• [WORK ITEM]: Copy each entry exactly, leaving nothing out.

• [RECORDS TO USE]:
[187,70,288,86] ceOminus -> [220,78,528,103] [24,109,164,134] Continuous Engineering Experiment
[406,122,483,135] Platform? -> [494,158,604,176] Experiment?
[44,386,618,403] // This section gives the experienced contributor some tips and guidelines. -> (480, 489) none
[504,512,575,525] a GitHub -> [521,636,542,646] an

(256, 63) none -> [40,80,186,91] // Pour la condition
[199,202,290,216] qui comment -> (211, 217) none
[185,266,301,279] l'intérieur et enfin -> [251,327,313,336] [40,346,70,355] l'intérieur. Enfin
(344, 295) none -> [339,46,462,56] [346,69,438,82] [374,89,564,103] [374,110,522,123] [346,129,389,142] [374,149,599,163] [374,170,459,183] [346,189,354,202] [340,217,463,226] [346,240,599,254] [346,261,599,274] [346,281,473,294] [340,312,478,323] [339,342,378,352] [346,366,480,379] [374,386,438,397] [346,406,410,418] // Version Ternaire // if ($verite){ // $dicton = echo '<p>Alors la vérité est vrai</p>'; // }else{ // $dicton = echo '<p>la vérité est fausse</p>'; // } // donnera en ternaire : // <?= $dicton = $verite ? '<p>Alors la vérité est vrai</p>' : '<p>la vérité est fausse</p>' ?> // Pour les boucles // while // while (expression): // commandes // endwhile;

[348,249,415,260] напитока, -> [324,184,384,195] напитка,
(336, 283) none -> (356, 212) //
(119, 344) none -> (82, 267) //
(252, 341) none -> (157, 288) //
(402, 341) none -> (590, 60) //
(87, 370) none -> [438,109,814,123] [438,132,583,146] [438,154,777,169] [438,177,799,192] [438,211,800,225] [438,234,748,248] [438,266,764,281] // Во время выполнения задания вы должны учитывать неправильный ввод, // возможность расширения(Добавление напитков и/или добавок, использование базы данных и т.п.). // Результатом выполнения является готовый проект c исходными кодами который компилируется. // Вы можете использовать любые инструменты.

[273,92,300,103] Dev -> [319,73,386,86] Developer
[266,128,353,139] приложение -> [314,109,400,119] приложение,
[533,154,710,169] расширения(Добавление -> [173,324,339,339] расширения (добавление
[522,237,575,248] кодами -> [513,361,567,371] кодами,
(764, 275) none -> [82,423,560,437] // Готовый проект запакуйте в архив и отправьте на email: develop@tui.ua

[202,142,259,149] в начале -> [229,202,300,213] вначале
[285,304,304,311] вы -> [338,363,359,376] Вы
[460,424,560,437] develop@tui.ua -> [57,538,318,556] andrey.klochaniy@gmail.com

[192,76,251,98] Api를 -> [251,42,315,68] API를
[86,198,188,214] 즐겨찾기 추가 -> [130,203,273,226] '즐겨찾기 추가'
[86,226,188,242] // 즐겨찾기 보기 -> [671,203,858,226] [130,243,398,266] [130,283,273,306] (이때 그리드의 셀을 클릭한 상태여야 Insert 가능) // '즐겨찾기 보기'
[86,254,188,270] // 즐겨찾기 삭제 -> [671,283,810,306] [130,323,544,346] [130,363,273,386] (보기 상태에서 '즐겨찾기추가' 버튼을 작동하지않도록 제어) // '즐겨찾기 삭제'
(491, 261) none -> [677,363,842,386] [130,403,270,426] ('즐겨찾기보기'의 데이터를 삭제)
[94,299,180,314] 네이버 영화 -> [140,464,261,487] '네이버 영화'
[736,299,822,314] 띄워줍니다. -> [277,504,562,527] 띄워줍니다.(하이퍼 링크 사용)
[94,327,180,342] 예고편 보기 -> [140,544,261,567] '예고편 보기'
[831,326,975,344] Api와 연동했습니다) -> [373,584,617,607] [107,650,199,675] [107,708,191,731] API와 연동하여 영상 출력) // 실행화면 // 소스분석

• [WRITTEN RESPONSE]:
[187,70,288,86] ceOminus -> [220,78,528,103] [24,109,164,134] Continuous Engineering Experiment
[406,122,483,135] Platform? -> [494,158,604,176] Experiment?
[44,386,618,403] // This section gives the experienced contributor some tips and guidelines. -> (480, 489) none
[504,512,575,525] a GitHub -> [521,636,542,646] an

(256, 63) none -> [40,80,186,91] // Pour la condition
[199,202,290,216] qui comment -> (211, 217) none
[185,266,301,279] l'intérieur et enfin -> [251,327,313,336] [40,346,70,355] l'intérieur. Enfin
(344, 295) none -> [339,46,462,56] [346,69,438,82] [374,89,564,103] [374,110,522,123] [346,129,389,142] [374,149,599,163] [374,170,459,183] [346,189,354,202] [340,217,463,226] [346,240,599,254] [346,261,599,274] [346,281,473,294] [340,312,478,323] [339,342,378,352] [346,366,480,379] [374,386,438,397] [346,406,410,418] // Version Ternaire // if ($verite){ // $dicton = echo '<p>Alors la vérité est vrai</p>'; // }else{ // $dicton = echo '<p>la vérité est fausse</p>'; // } // donnera en ternaire : // <?= $dicton = $verite ? '<p>Alors la vérité est vrai</p>' : '<p>la vérité est fausse</p>' ?> // Pour les boucles // while // while (expression): // commandes // endwhile;

[348,249,415,260] напитока, -> [324,184,384,195] напитка,
(336, 283) none -> (356, 212) //
(119, 344) none -> (82, 267) //
(252, 341) none -> (157, 288) //
(402, 341) none -> (590, 60) //
(87, 370) none -> [438,109,814,123] [438,132,583,146] [438,154,777,169] [438,177,799,192] [438,211,800,225] [438,234,748,248] [438,266,764,281] // Во время выполнения задания вы должны учитывать неправильный ввод, // возможность расширения(Добавление напитков и/или добавок, использование базы данных и т.п.). // Результатом выполнения является готовый проект c исходными кодами который компилируется. // Вы можете использовать любые инструменты.

[273,92,300,103] Dev -> [319,73,386,86] Developer
[266,128,353,139] приложение -> [314,109,400,119] приложение,
[533,154,710,169] расширения(Добавление -> [173,324,339,339] расширения (добавление
[522,237,575,248] кодами -> [513,361,567,371] кодами,
(764, 275) none -> [82,423,560,437] // Готовый проект запакуйте в архив и отправьте на email: develop@tui.ua

[202,142,259,149] в начале -> [229,202,300,213] вначале
[285,304,304,311] вы -> [338,363,359,376] Вы
[460,424,560,437] develop@tui.ua -> [57,538,318,556] andrey.klochaniy@gmail.com

[192,76,251,98] Api를 -> [251,42,315,68] API를
[86,198,188,214] 즐겨찾기 추가 -> [130,203,273,226] '즐겨찾기 추가'
[86,226,188,242] // 즐겨찾기 보기 -> [671,203,858,226] [130,243,398,266] [130,283,273,306] (이때 그리드의 셀을 클릭한 상태여야 Insert 가능) // '즐겨찾기 보기'
[86,254,188,270] // 즐겨찾기 삭제 -> [671,283,810,306] [130,323,544,346] [130,363,273,386] (보기 상태에서 '즐겨찾기추가' 버튼을 작동하지않도록 제어) // '즐겨찾기 삭제'
(491, 261) none -> [677,363,842,386] [130,403,270,426] ('즐겨찾기보기'의 데이터를 삭제)
[94,299,180,314] 네이버 영화 -> [140,464,261,487] '네이버 영화'
[736,299,822,314] 띄워줍니다. -> [277,504,562,527] 띄워줍니다.(하이퍼 링크 사용)
[94,327,180,342] 예고편 보기 -> [140,544,261,567] '예고편 보기'
[831,326,975,344] Api와 연동했습니다) -> [373,584,617,607] [107,650,199,675] [107,708,191,731] API와 연동하여 영상 출력) // 실행화면 // 소스분석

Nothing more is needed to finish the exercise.